A conduta adquire contornos ainda mais delicados quando analisada à luz do precedente do CADE no caso Itaú/Redecard (PA 08700.002066/2019-77). O CADE concluiu que o oferecimento de antecipação gratuita de recebíveis, condicionado ao domicílio bancário no Itaú, constituía empacotamento misto (mixed bundling). O voto do relator e do vogal reconheceram que, mesmo na ausência de preço predatório, a prática poderia elevar os custos dos concorrentes e criar uma vantagem inimitável em razão da integração vertical entre os mercados de adquirência e serviços bancários. Tal entendimento pode ser aplicável ao caso do iFood, cuja posição dominante é usada como alavanca para promover seu serviço de pagamento.

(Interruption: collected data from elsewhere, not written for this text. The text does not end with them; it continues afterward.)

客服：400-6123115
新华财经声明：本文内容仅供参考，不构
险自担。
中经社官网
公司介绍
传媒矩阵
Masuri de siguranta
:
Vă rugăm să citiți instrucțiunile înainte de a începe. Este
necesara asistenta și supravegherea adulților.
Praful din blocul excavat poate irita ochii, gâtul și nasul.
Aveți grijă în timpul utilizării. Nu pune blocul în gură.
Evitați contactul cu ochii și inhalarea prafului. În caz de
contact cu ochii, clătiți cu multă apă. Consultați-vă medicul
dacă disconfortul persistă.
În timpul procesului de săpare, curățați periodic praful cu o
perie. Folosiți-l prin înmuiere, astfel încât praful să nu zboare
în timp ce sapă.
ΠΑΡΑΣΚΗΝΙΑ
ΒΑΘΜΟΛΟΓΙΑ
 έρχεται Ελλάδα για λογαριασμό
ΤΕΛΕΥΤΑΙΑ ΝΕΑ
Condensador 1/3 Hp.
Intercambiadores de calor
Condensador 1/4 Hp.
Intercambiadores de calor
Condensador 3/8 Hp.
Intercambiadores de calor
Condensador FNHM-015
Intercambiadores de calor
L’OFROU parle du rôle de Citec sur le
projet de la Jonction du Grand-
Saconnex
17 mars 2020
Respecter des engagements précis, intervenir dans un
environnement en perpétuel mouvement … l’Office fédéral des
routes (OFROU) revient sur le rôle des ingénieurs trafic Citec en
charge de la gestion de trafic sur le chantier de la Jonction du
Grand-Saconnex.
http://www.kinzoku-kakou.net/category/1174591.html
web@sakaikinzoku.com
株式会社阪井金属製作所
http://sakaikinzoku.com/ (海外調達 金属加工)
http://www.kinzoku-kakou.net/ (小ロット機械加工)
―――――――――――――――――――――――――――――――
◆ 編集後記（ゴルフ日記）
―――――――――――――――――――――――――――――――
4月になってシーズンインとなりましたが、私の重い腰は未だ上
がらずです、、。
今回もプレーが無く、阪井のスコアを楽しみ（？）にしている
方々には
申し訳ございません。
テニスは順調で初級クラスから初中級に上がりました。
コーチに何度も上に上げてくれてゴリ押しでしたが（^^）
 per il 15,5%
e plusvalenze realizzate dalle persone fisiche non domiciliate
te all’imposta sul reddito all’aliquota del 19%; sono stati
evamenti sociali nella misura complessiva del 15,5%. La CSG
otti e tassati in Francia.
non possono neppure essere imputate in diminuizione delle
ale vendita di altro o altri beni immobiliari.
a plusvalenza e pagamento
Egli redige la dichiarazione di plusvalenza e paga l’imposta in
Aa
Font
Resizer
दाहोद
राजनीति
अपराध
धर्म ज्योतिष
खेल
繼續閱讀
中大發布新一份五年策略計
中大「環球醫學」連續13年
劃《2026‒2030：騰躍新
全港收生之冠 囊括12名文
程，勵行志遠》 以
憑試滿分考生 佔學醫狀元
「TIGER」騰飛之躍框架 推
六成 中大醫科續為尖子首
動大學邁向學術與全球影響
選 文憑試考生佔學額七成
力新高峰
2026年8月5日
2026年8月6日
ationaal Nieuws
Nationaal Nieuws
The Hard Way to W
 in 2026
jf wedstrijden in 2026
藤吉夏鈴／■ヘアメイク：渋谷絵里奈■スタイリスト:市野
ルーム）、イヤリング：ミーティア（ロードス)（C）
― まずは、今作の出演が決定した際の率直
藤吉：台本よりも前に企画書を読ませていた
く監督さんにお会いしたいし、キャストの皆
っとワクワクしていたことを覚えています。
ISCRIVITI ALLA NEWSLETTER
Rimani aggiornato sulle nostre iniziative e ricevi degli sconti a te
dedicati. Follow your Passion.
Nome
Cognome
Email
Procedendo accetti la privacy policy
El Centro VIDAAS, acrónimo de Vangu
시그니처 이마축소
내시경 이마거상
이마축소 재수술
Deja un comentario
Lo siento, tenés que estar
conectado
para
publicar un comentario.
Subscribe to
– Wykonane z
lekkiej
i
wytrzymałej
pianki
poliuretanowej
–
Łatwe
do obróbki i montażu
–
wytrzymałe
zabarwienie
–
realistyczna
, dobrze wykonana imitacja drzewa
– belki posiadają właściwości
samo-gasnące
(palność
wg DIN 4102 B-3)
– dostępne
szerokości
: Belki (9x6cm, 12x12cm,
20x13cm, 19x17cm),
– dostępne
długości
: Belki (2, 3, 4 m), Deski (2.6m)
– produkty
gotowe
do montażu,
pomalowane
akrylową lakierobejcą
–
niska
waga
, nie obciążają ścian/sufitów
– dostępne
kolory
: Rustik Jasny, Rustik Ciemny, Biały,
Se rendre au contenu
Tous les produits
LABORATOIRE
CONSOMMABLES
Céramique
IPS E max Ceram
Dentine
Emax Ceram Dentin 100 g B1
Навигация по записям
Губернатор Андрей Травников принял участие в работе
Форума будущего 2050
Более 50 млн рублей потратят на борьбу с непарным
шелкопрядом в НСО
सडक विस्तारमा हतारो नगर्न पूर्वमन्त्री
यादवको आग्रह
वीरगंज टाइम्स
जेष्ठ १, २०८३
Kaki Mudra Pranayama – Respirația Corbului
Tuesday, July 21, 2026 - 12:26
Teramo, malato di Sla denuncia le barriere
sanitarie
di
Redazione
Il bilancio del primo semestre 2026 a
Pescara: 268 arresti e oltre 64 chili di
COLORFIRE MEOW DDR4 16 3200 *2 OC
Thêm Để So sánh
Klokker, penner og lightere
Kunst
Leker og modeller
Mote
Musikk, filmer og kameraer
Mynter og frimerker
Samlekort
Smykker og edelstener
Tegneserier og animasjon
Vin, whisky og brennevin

Lina Khan, em seu artigo “Amazon’s Antitrust Paradox”, demonstra como plataformas digitais integradas verticalmente podem usar sua condição de intermediárias essenciais para promover seus próprios produtos ou serviços em mercados adjacentes. A autoalavancagem, ocorre quando a plataforma se vale do controle sobre fluxos de transação, dados e visibilidade para favorecer unidades de negócio sob seu controle. No caso do iFood, a exigência de abertura de conta digital como contrapartida para acesso à liquidez financeira é um claro exemplo desse tipo de conduta, que compromete a neutralidade da plataforma e pode ter efeitos excludentes sobre rivais bancários e financeiros.
Sob a ótica do estruturalismo econômico, a conduta também revela traços preocupantes. A elevada concentração de mercado nas mãos do iFood implica um ambiente com alta probabilidade de coordenação tácita, bloqueio de entrantes e assimetria de barganha com parceiros comerciais. Como pontuado por Khan, estruturas de mercado concentradas não apenas reduzem a competição, como também elevam os riscos de captura institucional, com repercussões negativas para consumidores, fornecedores e para a própria dinâmica de inovação no mercado.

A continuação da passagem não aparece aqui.